"A puppet?" replied the fisherman. "To tell the truth, a puppet is quite a new fish for me. All the better! I shall eat you with greater pleasure."

"Eat me! but will you understand that I am not a fish? Do you hear that I talk and reason as you do?"

"That is quite true," said the fisherman; "and as I see that you are a fish possessed of the talent of talking and reasoning as I do, I will treat you with all the attention that is your due."

"And this attention?"

"In token of my friendship and particular regard, I will leave you the choice of how you would like to be cooked. Would you like to be fried in the frying-pan, or would you prefer to be stewed with tomato sauce?"

"To tell the truth," answered Pinocchio, "if I am to choose, I should prefer to be set at liberty and to return home."

"You are joking! Do you imagine that I would lose the opportunity of tasting such a rare fish? It is not every day, I assure you, that a puppet fish is caught in these waters. Leave it to me. I will fry you in the frying-pan with the other fish, and you will be quite satisfied. It is always consolation to be fried in company."
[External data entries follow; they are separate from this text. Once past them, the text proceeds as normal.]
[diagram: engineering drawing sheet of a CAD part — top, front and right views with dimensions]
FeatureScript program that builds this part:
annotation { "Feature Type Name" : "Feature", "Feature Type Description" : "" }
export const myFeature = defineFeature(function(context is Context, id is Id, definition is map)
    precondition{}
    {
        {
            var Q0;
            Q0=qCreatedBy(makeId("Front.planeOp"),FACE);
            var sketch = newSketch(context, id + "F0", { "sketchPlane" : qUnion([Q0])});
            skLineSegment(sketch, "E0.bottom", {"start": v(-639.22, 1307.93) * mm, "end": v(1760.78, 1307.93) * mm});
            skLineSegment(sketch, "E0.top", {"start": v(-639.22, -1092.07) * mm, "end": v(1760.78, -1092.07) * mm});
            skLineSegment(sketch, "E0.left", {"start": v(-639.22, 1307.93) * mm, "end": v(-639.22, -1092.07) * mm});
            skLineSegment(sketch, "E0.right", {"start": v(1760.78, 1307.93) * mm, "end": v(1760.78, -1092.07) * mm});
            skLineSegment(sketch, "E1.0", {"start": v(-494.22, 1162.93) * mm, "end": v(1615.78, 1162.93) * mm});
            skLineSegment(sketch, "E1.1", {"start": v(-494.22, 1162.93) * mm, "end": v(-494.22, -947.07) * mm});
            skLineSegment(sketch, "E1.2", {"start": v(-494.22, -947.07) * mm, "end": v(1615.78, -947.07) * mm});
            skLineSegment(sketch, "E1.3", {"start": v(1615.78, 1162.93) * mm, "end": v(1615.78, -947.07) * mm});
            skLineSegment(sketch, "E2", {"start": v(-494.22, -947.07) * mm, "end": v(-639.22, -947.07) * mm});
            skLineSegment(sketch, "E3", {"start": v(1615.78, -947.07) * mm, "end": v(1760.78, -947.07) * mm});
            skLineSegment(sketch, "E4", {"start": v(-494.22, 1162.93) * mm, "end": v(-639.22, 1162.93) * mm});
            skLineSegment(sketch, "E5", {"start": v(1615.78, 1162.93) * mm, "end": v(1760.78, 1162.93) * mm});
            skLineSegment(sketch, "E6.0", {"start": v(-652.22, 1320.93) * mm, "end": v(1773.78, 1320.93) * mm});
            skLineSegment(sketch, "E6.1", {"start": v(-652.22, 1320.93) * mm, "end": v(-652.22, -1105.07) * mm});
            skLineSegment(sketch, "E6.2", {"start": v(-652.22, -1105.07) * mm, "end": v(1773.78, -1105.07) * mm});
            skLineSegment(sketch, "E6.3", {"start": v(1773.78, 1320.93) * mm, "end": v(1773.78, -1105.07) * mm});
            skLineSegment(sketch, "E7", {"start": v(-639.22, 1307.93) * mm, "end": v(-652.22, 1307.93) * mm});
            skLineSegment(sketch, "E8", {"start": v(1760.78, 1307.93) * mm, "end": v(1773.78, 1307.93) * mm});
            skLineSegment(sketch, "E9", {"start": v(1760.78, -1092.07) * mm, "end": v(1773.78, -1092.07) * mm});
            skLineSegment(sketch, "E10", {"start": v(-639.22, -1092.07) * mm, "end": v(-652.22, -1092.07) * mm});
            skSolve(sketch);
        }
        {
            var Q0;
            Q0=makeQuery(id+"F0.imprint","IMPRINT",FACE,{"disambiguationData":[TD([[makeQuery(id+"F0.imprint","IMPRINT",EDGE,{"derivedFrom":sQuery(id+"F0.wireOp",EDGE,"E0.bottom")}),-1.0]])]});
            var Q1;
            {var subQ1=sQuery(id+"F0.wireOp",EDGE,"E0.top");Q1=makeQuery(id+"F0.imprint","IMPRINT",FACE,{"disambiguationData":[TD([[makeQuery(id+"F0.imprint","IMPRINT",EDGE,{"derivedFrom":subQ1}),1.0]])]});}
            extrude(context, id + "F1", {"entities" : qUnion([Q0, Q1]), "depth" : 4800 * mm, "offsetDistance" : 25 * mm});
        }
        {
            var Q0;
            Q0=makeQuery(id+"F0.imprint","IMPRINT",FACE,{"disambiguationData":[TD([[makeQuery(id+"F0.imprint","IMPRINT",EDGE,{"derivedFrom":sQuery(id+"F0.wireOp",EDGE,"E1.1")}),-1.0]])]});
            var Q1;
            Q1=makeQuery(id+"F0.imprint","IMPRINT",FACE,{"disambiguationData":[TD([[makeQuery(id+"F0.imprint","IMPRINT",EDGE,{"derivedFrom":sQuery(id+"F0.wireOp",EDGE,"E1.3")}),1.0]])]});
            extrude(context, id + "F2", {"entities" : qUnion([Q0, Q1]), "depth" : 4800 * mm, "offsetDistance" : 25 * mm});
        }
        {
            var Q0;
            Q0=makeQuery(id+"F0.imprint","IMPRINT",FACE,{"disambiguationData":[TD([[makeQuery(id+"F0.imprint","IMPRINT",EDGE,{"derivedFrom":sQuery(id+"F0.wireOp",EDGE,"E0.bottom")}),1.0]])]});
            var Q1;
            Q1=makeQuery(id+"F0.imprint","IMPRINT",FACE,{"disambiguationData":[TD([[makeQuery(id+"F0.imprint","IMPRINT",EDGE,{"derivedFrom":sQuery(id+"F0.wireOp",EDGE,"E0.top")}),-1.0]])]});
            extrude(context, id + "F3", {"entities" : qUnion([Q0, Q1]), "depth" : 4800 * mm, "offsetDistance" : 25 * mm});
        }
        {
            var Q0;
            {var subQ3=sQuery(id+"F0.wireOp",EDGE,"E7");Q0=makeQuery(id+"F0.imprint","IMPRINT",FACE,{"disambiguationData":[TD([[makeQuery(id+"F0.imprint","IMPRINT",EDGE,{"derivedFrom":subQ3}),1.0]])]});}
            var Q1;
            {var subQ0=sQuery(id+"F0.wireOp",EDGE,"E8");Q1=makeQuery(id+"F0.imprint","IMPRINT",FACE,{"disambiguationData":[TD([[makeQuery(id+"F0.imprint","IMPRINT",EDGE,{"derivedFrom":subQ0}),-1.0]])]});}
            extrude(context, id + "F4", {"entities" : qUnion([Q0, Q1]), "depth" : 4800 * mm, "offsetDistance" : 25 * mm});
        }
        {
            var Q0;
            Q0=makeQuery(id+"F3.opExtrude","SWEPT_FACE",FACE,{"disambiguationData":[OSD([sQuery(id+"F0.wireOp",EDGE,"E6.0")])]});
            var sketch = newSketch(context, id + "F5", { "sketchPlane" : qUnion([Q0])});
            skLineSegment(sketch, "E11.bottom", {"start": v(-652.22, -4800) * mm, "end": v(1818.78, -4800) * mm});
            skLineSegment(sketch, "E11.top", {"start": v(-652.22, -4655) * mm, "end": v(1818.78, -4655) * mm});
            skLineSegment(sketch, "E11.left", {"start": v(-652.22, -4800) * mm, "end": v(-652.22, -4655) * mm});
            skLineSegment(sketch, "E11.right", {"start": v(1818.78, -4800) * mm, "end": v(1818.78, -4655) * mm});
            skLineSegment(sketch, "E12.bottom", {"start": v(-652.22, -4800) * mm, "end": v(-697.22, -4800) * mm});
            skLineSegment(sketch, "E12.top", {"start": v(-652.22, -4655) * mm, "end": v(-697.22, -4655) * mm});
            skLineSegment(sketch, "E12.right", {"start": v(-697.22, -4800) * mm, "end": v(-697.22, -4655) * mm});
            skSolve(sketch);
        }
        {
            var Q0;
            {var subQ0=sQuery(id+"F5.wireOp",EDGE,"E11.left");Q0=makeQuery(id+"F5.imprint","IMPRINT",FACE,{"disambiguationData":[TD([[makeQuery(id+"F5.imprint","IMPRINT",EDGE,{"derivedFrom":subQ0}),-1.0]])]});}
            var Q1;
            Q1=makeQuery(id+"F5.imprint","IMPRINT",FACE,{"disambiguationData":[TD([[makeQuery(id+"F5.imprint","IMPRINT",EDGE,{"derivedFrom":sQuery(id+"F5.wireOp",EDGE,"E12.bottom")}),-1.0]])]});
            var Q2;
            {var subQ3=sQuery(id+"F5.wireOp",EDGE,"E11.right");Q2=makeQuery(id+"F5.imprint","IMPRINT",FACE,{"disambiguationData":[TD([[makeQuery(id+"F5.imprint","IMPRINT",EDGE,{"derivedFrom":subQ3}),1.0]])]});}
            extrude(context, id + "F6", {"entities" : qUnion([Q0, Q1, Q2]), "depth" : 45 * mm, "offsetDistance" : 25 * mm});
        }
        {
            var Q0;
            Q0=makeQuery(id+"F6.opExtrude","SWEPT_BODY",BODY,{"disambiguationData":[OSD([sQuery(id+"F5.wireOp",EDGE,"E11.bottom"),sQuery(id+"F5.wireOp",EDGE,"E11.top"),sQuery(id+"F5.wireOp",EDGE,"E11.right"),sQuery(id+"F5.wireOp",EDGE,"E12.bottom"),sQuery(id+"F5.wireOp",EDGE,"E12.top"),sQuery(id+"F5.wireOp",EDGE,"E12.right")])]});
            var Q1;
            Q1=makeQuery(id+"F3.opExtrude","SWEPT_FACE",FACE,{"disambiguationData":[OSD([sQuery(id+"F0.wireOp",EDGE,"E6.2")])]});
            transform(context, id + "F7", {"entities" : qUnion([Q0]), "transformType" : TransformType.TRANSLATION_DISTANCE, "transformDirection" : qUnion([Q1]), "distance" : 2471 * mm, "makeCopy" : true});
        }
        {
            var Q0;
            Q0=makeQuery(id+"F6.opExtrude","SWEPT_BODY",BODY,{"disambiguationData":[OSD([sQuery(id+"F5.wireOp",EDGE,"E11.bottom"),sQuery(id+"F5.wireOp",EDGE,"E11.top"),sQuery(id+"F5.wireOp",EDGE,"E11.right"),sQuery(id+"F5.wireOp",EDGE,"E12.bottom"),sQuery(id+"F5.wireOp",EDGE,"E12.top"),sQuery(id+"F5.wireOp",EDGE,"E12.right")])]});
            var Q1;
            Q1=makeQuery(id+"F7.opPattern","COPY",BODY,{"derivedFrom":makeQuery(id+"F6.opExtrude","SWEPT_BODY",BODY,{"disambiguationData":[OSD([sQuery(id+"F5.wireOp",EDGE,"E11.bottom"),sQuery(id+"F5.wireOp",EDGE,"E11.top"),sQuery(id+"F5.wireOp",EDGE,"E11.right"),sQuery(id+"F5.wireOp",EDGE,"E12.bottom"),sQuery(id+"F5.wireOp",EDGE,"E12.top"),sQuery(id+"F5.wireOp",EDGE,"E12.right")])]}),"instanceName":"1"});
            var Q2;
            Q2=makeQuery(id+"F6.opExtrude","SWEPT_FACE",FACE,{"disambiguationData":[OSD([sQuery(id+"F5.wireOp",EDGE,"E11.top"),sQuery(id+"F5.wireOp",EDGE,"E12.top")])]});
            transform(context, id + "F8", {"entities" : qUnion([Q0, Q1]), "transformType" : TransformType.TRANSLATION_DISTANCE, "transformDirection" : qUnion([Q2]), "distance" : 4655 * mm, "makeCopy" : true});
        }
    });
At this speech the unhappy Pinocchio began to cry and scream and to implore for mercy, and he said, sobbing: "How much better it would have been if I had gone to school! I would listen to my companions and now I am paying for it."

And he wriggled like an eel and made indescribable efforts to slip out of the clutches of the green fisherman. But it was useless: the fisherman took a long strip of rush and, having bound his hands and feet as if he had been a sausage, he threw him into the pan with the other fish.

He then fetched a wooden bowl full of flour and began to flour them each in turn, and as soon as they were ready he threw them into the frying-pan.